WORK REQUIRED:
Every line holding the string "page" is to be copied from the entries below.

DATA SHOWN:
***
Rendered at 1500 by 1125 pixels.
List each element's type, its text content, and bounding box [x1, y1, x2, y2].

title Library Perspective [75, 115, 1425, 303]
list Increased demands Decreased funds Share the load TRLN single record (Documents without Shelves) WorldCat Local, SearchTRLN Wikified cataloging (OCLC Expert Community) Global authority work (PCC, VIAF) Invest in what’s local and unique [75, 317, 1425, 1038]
***
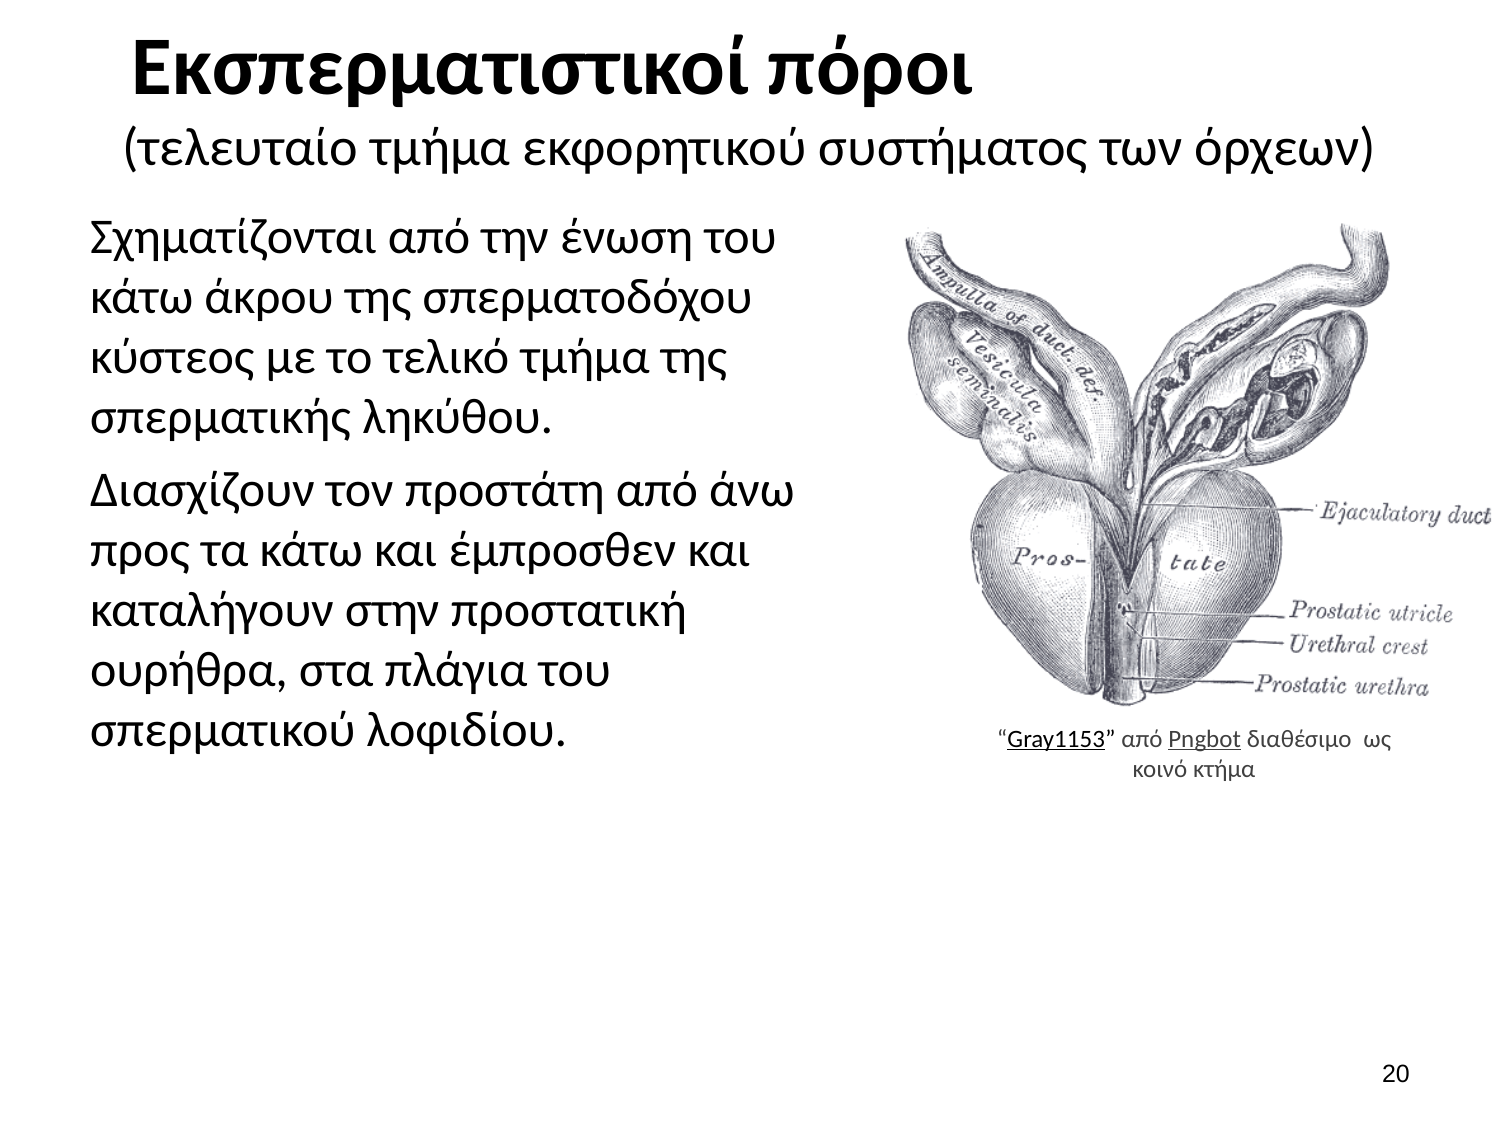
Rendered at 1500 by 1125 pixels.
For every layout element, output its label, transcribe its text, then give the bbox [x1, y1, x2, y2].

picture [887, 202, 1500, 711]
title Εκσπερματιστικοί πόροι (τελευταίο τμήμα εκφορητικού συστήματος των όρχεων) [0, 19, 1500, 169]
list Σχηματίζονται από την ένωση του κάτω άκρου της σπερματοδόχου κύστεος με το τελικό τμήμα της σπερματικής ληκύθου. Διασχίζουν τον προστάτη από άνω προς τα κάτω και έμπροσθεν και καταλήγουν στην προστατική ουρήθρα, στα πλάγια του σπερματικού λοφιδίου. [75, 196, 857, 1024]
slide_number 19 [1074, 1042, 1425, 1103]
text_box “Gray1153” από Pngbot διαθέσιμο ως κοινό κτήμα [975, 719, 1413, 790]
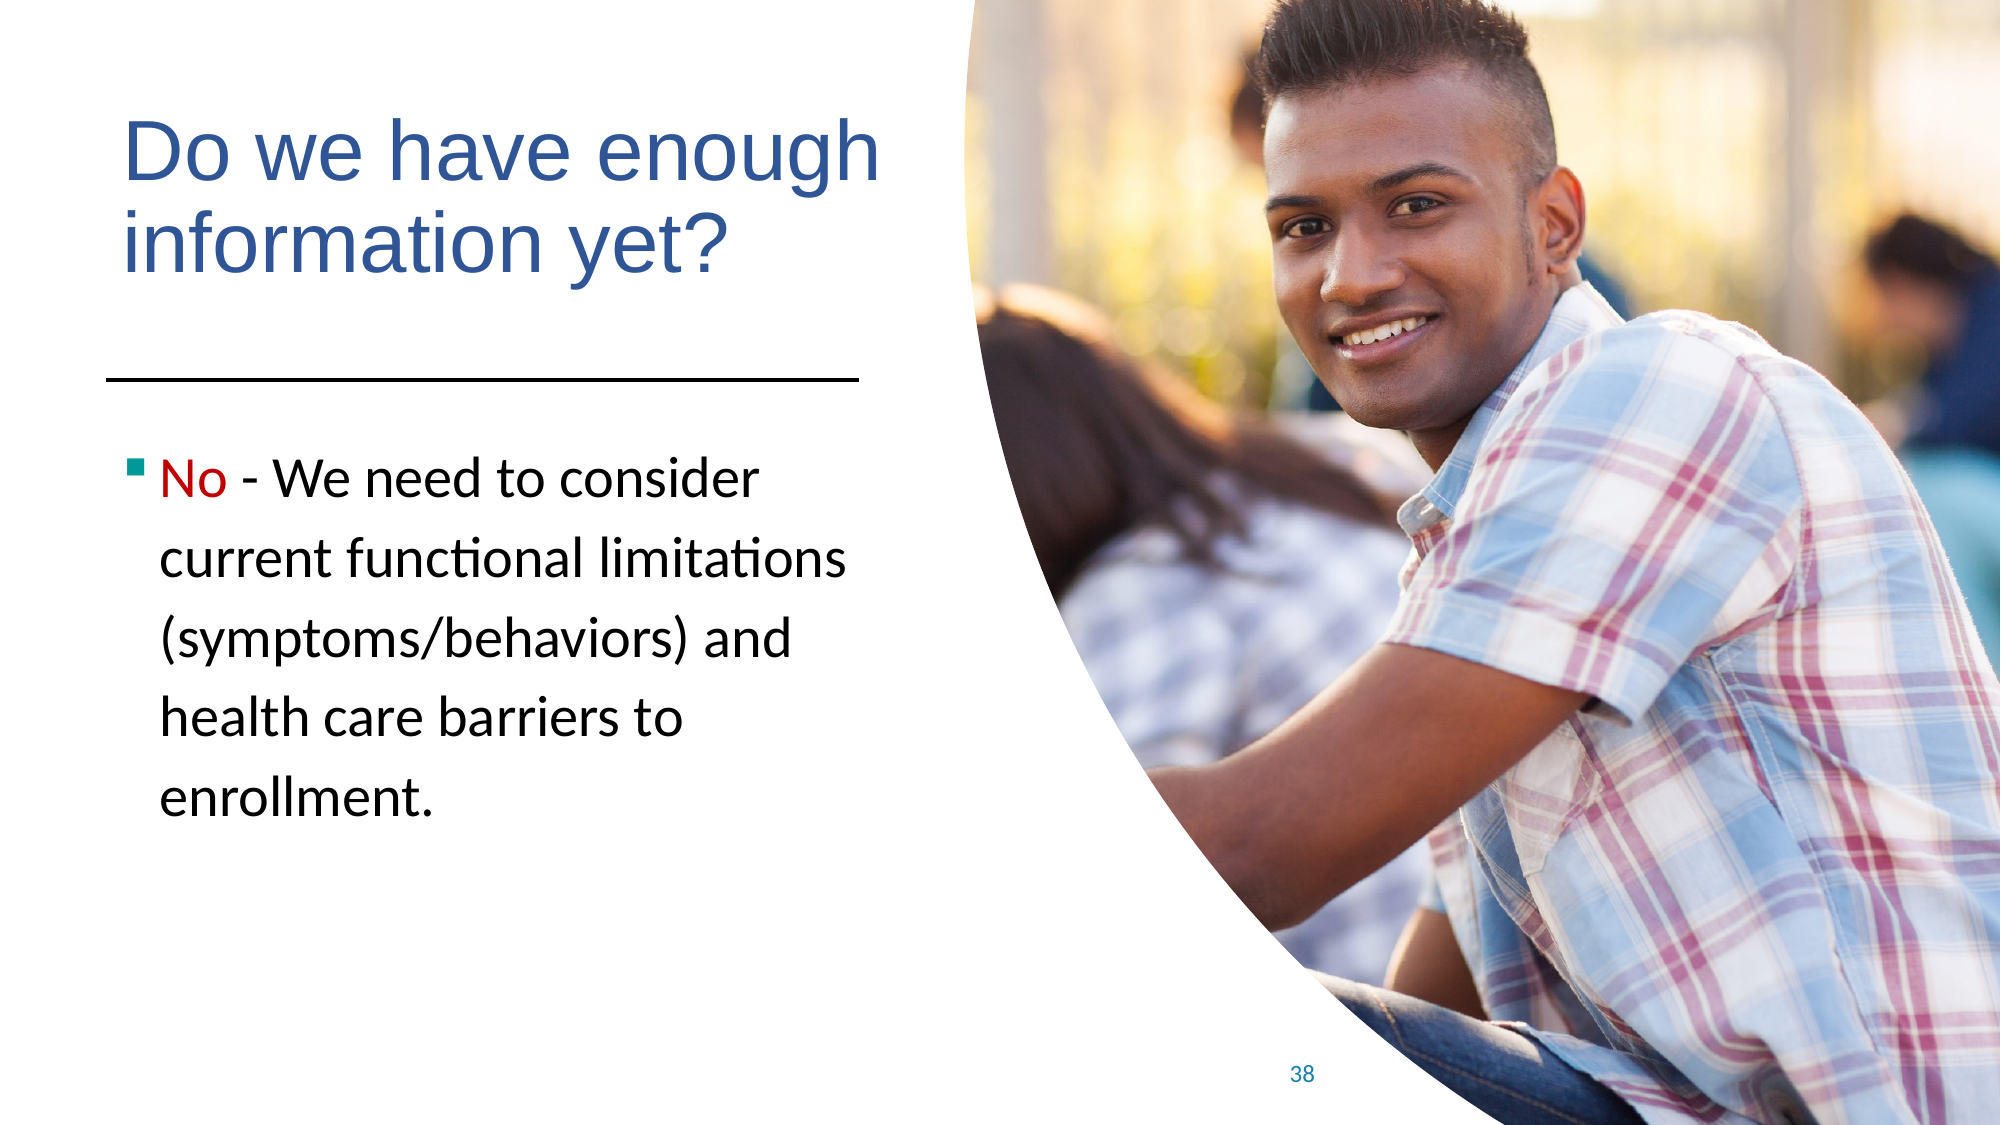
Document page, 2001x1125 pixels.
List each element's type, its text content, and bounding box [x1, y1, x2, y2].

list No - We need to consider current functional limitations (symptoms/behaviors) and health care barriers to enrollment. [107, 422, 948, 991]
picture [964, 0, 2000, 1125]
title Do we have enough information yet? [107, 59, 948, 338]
***
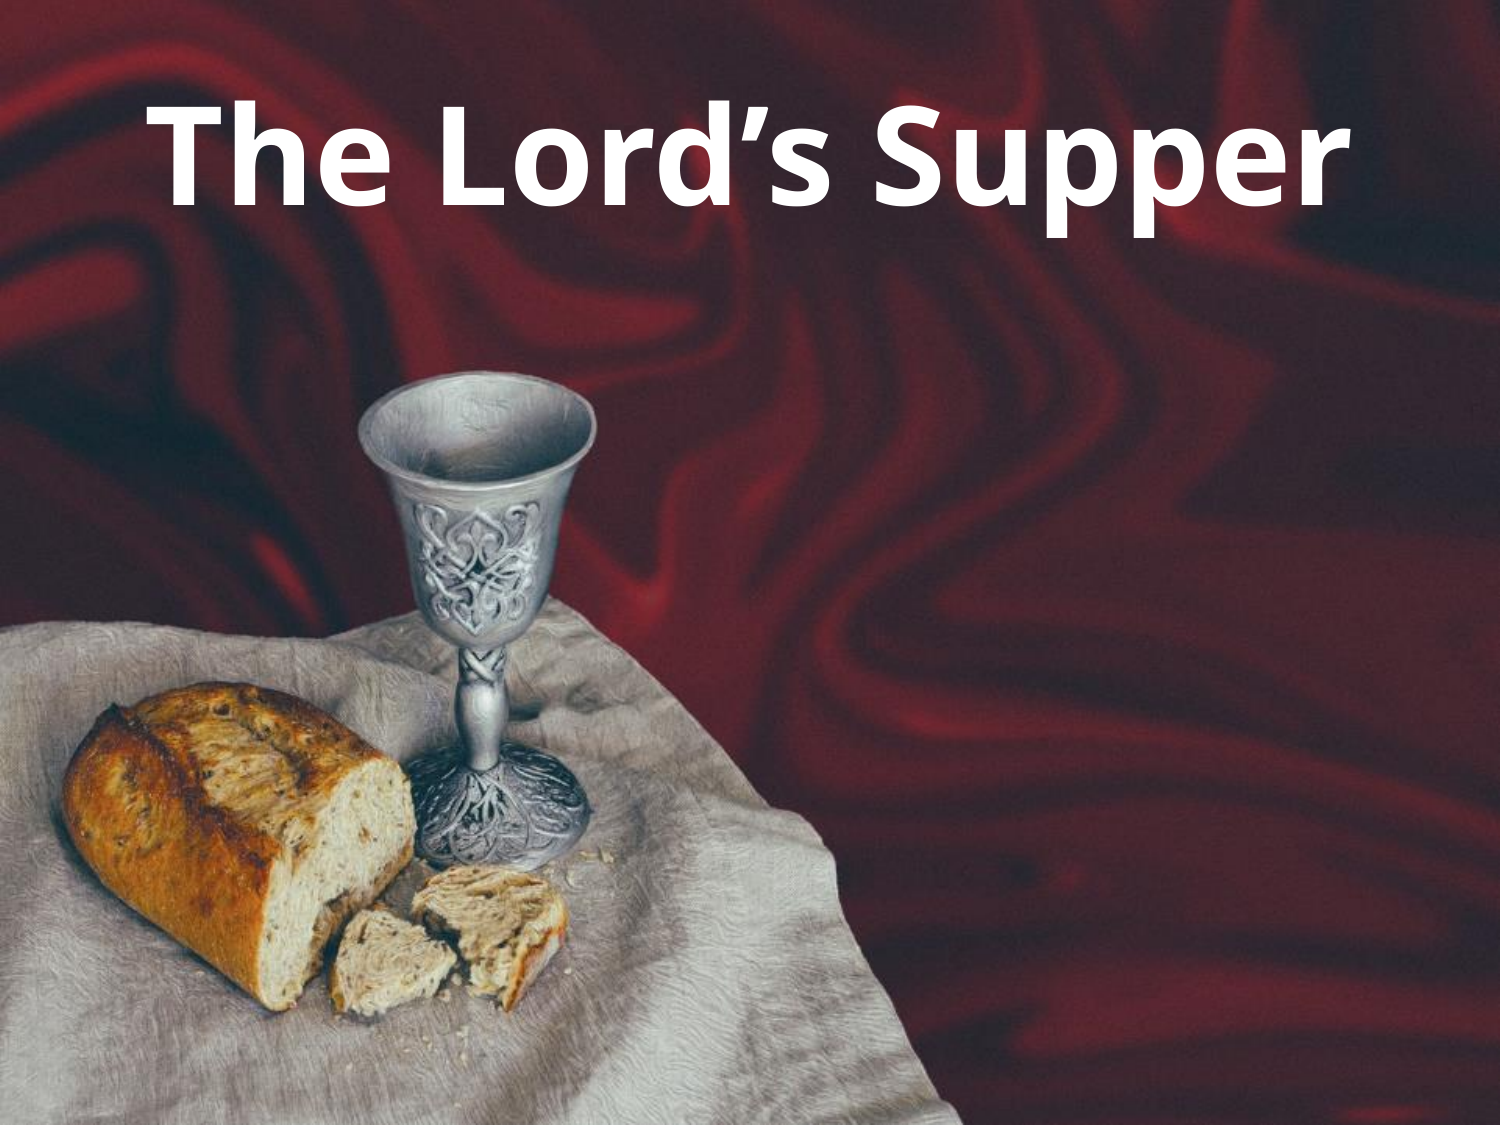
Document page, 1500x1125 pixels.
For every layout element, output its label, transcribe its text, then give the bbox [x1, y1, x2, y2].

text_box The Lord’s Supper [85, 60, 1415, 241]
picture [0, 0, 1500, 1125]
***
OUTPUT OF THE EXERCISE:
Document page, 2001x1125 pixels.
Document page, 1500x1125 pixels.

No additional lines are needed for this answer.